Rummenigge zieht sich zurück

Der logische Schritt – und große Fußstapfen

von Redaktion

DANIEL MÜKSCH

Nun geht es plötzlich doch schneller als gedacht: Karl-Heinz Rummenigge geht zum 31. Juni. Oliver Kahn übernimmt. Ein halbes Jahr früher als gedacht.

Die Erklärungen aller Beteiligten zeugen von großem Respekt und Anerkennung. Böses Blut können selbst argwöhnische Geister da nicht herauslesen. Allerdings kommt eine Eigenschaft des neuen starken Mannes beim FC Bayern zwischen den Zeilen zum Vorschein, die ihn schon als aktiven Fußballer ausgezeichnet hat: Ungeduld. Der Titan hat genug im Schatten Rummenigges gelernt, hat – um im Fußball-Jargon zu bleiben – sich mehr als ausreichend an der Außenlinie warm gemacht und will jetzt endlich eingewechselt werden. Und Rummenigge? Durchaus vorstellbar, dass er entgegen öffentlicher Beteuerungen noch mal als DFB-Präsident auf die ganz große Bühne zurückkehrt. Ein Macher bleibt eben doch immer ein Macher.
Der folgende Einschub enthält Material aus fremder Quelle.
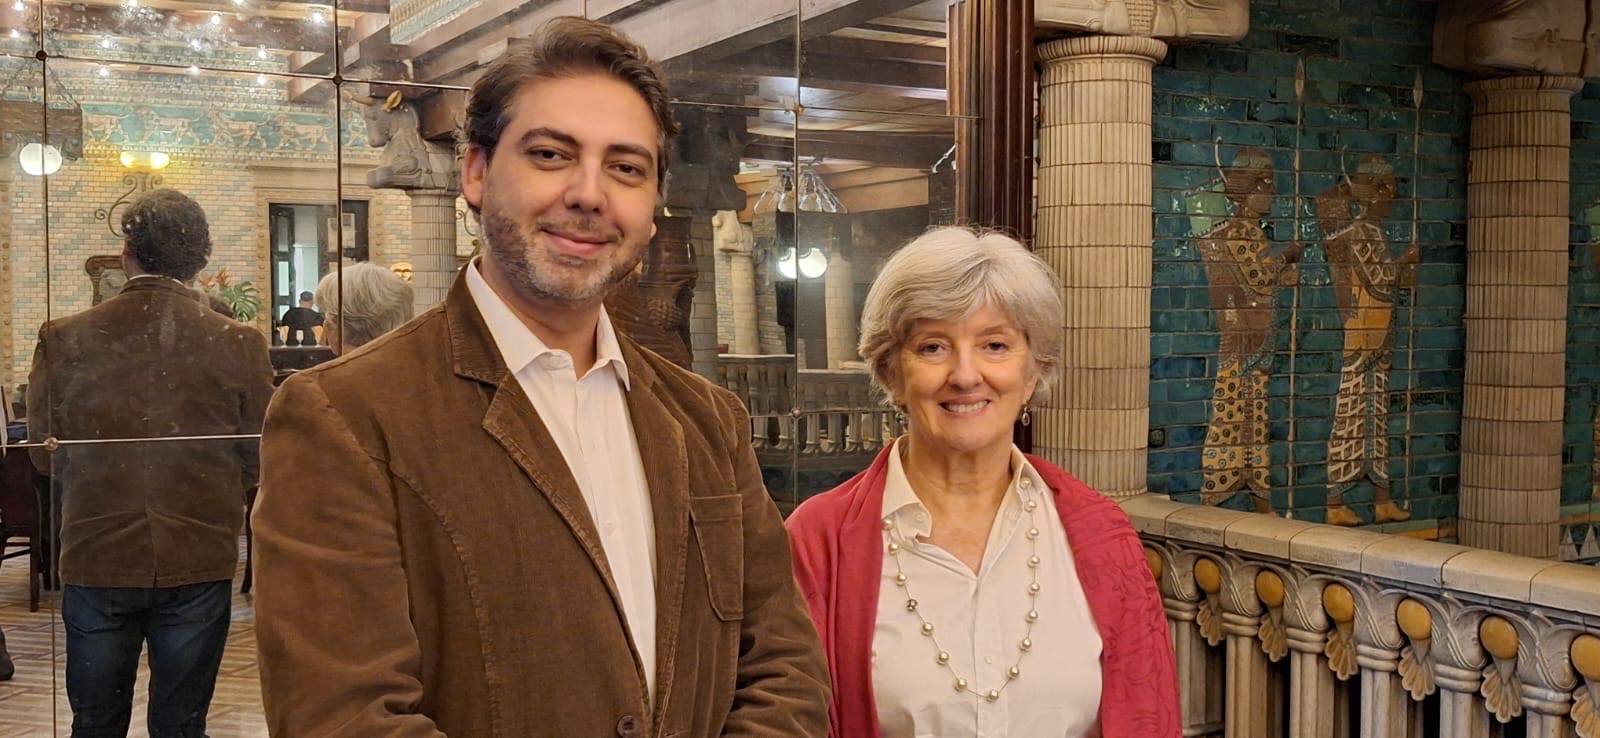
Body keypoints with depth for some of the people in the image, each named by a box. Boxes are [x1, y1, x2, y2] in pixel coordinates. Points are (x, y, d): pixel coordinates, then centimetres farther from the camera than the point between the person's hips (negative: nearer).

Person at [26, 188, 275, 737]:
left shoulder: (63, 339, -7)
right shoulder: (239, 344, -10)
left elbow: (43, 452, 2)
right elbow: (261, 456, -2)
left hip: (96, 558, 1)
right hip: (200, 560, -1)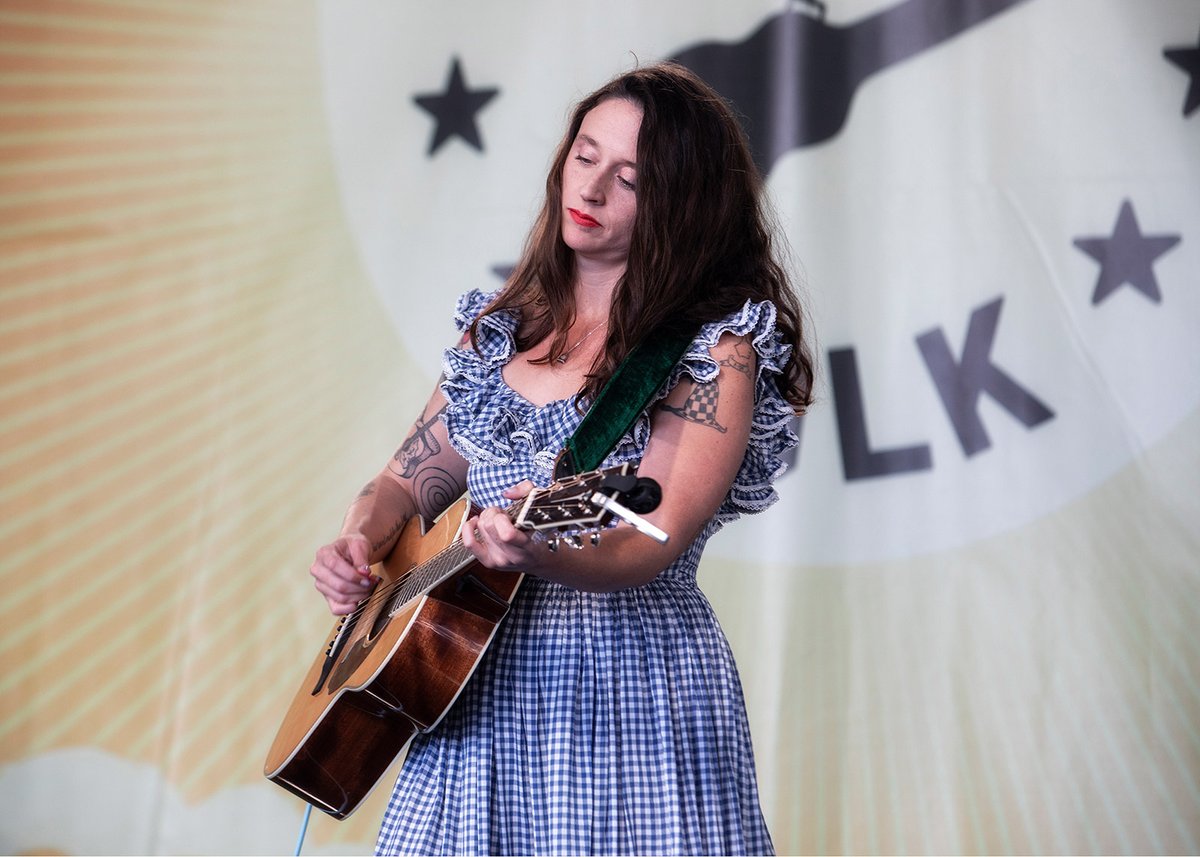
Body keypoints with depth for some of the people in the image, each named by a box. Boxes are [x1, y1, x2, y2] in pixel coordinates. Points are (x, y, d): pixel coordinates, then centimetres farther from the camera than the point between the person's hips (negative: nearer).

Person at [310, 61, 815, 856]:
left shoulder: (716, 348, -7)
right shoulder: (500, 326, 12)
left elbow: (650, 543, -18)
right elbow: (410, 479, 16)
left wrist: (542, 554, -37)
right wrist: (360, 544, -6)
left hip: (631, 692, -5)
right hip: (477, 699, 5)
Aber unabhängig von persönlichen Karriereplänen ist die vorgezogene Zepterübergabe bei den Bayern plausibel und nachvollziehbar. Gerade in wirtschaftlich anspruchsvollen Zeiten brauchen Geschäftspartner klare Ansprechpartner. Zuständigkeiten müssen eindeutig geregelt sein. Das sind sie jetzt, macht die Aufgabe für Kahn jedoch auch nicht leichter. Zwar konnte Karl-Heinz Rummenigge nie in der Fangunst mit Uli Hoeneß mithalten, dennoch trug er in seinen 30 Jahren im Management entscheidend zur Erfolgsgeschichte des Clubs bei. Besonders auf europäischer und globaler Ebene.

Die Beibehaltung der Balance zwischen regionaler Verwurzelung und internationaler Topmarke wird eine von Kahns Hauptaufgaben sein. Dafür stand kaum jemand so wie der scheidende Vorstandsvorsitzende. Er war der rote Chefdiplomat mit Amtssitz an der Säbener Straße. Kahn muss seine Diplomatenfähigkeit erst noch unter Beweis stellen. Auf der anderen Seite wird Kahn allerdings auch seinen eigenen Weg finden und seine eigene Identität in der Verantwortung entwickeln müssen. Gut vorstellbar, dass der 51-Jährige sich zum Beispiel die „Abteilung Attacke“ schnappen wird. Rummenigge hat diesen Part die meiste Zeit dem modernen FC-Bayern-Erfinder Uli Hoeneß überlasssen. Auch weil emotionale Eruptionen nicht in der kontrollierten Art des gebürtigen Westfalens verankert sind.

Kahn kann man sich schon eher als lautstarken Bewahrer des Mia-san-Mia-Gefühls vorstellen.